→ Work to be completed
Write out again, exactly, the lines below starting at the one with "sostenibilità diventa gioco, conoscenza e" and ending at the one with "również w kulturze Amazigh – ludu wolnych".
Data section start
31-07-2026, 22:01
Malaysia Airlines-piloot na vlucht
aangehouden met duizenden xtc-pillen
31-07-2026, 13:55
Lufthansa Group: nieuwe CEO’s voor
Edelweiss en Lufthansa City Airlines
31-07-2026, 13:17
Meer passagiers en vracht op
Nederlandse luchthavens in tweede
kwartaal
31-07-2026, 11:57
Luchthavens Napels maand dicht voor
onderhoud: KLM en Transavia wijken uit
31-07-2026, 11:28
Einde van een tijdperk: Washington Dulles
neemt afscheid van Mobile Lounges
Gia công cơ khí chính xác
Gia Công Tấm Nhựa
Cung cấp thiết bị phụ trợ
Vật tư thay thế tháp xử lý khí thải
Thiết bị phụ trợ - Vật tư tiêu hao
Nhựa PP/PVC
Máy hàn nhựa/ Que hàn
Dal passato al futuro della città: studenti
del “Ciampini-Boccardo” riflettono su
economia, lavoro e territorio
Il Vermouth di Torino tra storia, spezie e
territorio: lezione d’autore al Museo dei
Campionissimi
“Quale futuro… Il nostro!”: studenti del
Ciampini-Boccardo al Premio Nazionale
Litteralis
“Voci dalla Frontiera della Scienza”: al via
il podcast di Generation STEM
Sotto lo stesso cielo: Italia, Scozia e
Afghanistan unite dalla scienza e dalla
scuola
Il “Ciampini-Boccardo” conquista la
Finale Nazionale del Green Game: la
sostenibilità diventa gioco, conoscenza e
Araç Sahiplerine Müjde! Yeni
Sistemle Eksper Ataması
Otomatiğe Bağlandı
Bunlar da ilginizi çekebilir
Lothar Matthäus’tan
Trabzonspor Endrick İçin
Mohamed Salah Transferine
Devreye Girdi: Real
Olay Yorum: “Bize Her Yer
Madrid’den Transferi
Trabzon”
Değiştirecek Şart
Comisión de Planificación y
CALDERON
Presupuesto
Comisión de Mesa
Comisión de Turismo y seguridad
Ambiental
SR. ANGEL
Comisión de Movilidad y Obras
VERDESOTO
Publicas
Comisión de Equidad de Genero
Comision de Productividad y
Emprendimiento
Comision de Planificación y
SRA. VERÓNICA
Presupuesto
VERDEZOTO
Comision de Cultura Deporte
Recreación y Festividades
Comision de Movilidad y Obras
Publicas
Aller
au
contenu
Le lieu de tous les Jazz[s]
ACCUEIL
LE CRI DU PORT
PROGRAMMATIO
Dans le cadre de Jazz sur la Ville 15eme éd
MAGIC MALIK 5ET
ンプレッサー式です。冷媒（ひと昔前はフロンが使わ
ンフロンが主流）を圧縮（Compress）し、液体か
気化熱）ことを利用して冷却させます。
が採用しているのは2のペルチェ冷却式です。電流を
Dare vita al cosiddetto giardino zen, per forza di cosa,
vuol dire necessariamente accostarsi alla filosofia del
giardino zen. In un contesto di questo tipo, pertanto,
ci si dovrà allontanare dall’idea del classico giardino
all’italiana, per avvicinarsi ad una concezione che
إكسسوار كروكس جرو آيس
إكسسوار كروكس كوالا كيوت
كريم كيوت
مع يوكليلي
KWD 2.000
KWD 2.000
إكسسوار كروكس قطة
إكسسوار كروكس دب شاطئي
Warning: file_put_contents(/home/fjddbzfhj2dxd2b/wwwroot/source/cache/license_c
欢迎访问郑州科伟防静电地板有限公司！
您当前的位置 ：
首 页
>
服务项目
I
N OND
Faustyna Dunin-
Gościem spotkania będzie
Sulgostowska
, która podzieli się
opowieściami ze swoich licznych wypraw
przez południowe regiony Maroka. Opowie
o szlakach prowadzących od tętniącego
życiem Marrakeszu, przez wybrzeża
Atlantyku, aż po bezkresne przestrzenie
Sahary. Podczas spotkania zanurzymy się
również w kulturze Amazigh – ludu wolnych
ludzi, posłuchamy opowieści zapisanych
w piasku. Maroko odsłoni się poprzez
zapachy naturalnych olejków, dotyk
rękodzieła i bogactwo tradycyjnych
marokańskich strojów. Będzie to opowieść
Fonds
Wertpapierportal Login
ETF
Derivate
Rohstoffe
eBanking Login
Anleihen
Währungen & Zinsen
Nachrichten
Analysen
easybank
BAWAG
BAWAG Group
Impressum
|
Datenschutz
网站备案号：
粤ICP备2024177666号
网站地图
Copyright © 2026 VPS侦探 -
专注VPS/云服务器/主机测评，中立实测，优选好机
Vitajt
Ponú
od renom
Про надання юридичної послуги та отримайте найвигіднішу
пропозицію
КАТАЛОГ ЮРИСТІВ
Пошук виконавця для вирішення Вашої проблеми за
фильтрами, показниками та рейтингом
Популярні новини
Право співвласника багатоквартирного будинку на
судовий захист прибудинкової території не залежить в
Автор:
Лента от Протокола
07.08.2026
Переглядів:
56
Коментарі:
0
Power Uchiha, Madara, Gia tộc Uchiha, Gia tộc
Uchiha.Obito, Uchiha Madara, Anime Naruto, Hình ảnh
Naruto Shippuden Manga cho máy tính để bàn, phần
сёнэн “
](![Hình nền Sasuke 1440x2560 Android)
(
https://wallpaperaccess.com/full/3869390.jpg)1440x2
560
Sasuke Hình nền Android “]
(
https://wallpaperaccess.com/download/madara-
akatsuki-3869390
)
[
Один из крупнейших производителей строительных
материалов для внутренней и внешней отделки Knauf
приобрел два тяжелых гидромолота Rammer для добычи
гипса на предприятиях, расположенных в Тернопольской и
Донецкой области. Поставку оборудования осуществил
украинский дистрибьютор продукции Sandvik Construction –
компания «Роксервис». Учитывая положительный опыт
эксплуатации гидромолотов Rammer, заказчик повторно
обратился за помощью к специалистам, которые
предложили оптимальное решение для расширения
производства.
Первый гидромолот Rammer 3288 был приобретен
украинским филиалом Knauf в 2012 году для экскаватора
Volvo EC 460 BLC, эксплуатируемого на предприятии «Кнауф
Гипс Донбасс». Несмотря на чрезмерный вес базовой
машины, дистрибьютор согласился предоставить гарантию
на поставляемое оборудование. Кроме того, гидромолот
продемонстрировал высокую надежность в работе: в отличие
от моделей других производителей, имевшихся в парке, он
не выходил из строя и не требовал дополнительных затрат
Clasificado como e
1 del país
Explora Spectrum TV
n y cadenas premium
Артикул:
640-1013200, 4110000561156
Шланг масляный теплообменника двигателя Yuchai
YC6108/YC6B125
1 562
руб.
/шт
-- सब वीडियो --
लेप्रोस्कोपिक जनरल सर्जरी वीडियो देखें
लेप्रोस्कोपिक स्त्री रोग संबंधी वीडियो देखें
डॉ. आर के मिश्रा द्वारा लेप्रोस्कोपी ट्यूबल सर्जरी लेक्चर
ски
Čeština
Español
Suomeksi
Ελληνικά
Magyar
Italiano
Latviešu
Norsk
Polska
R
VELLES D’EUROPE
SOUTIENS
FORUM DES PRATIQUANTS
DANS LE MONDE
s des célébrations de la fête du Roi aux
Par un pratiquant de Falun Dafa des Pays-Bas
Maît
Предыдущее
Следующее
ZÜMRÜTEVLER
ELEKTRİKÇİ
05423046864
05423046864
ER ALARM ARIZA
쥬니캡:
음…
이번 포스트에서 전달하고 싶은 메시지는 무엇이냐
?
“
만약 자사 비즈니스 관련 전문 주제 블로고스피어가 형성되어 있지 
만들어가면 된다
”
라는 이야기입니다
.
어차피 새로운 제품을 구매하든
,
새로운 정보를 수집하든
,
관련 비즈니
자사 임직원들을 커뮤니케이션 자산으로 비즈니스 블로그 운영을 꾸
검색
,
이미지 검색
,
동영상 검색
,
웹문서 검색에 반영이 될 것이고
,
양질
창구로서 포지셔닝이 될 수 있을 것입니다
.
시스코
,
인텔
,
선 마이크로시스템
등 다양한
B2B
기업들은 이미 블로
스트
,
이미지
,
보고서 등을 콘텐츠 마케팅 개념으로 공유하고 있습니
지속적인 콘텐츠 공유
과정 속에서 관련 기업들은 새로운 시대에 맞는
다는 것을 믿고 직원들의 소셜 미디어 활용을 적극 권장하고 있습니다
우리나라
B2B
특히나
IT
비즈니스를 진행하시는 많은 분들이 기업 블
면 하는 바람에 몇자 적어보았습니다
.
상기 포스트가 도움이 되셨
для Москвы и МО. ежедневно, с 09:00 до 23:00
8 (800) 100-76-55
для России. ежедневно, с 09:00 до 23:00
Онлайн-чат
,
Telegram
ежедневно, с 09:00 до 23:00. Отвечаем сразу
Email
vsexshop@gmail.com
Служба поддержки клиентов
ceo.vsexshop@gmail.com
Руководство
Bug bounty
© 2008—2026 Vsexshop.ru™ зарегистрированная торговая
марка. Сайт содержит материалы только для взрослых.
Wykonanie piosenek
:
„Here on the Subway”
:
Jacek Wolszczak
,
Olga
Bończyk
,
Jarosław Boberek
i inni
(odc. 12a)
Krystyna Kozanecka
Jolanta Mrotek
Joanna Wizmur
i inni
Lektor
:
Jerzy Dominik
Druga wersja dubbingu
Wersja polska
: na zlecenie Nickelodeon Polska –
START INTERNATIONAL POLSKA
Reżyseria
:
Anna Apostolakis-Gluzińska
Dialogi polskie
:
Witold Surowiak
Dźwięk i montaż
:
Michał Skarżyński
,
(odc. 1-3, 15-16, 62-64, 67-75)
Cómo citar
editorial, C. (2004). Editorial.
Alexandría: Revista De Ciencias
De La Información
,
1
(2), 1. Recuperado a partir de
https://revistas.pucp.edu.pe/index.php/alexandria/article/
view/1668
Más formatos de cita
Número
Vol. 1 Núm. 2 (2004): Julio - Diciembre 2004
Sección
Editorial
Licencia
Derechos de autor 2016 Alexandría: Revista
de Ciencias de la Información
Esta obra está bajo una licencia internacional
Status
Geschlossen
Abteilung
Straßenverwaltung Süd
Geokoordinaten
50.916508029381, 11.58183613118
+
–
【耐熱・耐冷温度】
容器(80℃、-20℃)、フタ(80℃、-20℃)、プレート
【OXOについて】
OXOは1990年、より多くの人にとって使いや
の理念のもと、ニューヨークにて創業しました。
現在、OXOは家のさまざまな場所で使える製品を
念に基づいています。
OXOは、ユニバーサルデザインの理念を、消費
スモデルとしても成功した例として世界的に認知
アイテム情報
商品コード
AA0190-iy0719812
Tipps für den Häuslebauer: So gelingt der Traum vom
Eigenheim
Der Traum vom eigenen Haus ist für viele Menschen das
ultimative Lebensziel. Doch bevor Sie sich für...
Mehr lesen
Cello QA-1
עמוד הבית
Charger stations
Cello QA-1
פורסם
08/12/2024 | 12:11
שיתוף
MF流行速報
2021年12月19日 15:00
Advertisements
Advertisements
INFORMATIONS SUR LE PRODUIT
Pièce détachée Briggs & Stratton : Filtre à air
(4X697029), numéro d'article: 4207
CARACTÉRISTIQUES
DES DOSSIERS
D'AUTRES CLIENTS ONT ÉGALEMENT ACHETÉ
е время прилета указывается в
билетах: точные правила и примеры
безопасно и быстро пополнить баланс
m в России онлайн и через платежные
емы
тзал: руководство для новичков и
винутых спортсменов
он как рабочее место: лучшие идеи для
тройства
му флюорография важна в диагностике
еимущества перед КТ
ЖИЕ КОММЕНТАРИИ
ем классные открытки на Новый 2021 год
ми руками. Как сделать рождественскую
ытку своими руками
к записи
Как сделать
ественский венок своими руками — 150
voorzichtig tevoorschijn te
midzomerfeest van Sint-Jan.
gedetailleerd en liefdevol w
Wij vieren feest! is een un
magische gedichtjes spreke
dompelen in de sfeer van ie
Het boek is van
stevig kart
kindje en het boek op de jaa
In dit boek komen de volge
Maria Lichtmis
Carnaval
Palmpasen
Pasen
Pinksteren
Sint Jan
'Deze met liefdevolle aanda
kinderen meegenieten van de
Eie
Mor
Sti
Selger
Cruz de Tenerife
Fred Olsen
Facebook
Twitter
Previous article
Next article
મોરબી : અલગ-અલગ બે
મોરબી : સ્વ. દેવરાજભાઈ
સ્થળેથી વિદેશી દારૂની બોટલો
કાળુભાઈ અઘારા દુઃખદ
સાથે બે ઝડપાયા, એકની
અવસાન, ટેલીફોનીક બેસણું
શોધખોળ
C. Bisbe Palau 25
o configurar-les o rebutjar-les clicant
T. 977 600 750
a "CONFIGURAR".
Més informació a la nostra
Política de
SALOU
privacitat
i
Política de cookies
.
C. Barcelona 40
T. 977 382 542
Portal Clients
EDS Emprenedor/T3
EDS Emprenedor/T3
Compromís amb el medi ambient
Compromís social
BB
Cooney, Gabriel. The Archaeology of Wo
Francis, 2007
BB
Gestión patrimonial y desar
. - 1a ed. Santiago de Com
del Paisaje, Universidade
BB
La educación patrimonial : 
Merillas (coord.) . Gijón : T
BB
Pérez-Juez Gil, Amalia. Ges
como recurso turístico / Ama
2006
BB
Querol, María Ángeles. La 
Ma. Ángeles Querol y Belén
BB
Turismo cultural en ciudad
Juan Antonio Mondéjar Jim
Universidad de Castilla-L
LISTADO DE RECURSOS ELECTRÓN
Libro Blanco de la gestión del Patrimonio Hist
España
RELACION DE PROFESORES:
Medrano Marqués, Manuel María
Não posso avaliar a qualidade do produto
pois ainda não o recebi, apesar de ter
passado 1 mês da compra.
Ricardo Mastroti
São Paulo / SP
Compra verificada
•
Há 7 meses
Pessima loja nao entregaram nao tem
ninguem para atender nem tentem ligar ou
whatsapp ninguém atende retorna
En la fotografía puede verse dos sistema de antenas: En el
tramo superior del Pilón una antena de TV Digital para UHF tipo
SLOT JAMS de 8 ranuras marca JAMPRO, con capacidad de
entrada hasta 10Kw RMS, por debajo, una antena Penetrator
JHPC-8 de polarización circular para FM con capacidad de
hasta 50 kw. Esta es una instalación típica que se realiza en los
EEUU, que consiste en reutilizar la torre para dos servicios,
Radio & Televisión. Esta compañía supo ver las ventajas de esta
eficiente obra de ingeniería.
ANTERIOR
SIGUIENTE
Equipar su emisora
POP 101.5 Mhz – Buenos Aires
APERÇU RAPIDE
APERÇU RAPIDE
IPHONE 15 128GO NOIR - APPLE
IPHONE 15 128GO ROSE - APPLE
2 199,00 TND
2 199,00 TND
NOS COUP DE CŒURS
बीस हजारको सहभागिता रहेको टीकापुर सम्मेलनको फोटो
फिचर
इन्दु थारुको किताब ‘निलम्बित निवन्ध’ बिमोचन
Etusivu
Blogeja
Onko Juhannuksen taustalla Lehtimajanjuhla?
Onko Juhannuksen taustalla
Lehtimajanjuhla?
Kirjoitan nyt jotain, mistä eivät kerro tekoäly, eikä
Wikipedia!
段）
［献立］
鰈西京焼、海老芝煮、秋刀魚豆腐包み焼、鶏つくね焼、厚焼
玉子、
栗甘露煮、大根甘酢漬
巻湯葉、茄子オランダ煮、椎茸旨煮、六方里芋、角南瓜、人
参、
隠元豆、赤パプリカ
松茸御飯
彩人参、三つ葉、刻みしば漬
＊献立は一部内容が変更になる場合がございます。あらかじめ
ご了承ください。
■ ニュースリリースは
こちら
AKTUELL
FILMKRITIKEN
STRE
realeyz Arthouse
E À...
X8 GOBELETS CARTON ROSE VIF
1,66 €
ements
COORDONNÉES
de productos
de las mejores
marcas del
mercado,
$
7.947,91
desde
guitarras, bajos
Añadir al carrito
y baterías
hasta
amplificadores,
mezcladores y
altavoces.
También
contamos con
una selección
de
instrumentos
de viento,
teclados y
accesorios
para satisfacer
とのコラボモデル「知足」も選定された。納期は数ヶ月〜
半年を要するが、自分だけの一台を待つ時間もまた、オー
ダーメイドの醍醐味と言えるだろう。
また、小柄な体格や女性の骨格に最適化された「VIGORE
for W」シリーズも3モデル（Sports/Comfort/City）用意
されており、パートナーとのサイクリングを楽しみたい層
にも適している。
Data section end
→ Completed task
sostenibilità diventa gioco, conoscenza e
Araç Sahiplerine Müjde! Yeni
Sistemle Eksper Ataması
Otomatiğe Bağlandı
Bunlar da ilginizi çekebilir
Lothar Matthäus’tan
Trabzonspor Endrick İçin
Mohamed Salah Transferine
Devreye Girdi: Real
Olay Yorum: “Bize Her Yer
Madrid’den Transferi
Trabzon”
Değiştirecek Şart
Comisión de Planificación y
CALDERON
Presupuesto
Comisión de Mesa
Comisión de Turismo y seguridad
Ambiental
SR. ANGEL
Comisión de Movilidad y Obras
VERDESOTO
Publicas
Comisión de Equidad de Genero
Comision de Productividad y
Emprendimiento
Comision de Planificación y
SRA. VERÓNICA
Presupuesto
VERDEZOTO
Comision de Cultura Deporte
Recreación y Festividades
Comision de Movilidad y Obras
Publicas
Aller
au
contenu
Le lieu de tous les Jazz[s]
ACCUEIL
LE CRI DU PORT
PROGRAMMATIO
Dans le cadre de Jazz sur la Ville 15eme éd
MAGIC MALIK 5ET
ンプレッサー式です。冷媒（ひと昔前はフロンが使わ
ンフロンが主流）を圧縮（Compress）し、液体か
気化熱）ことを利用して冷却させます。
が採用しているのは2のペルチェ冷却式です。電流を
Dare vita al cosiddetto giardino zen, per forza di cosa,
vuol dire necessariamente accostarsi alla filosofia del
giardino zen. In un contesto di questo tipo, pertanto,
ci si dovrà allontanare dall’idea del classico giardino
all’italiana, per avvicinarsi ad una concezione che
إكسسوار كروكس جرو آيس
إكسسوار كروكس كوالا كيوت
كريم كيوت
مع يوكليلي
KWD 2.000
KWD 2.000
إكسسوار كروكس قطة
إكسسوار كروكس دب شاطئي
Warning: file_put_contents(/home/fjddbzfhj2dxd2b/wwwroot/source/cache/license_c
欢迎访问郑州科伟防静电地板有限公司！
您当前的位置 ：
首 页
>
服务项目
I
N OND
Faustyna Dunin-
Gościem spotkania będzie
Sulgostowska
, która podzieli się
opowieściami ze swoich licznych wypraw
przez południowe regiony Maroka. Opowie
o szlakach prowadzących od tętniącego
życiem Marrakeszu, przez wybrzeża
Atlantyku, aż po bezkresne przestrzenie
Sahary. Podczas spotkania zanurzymy się
również w kulturze Amazigh – ludu wolnych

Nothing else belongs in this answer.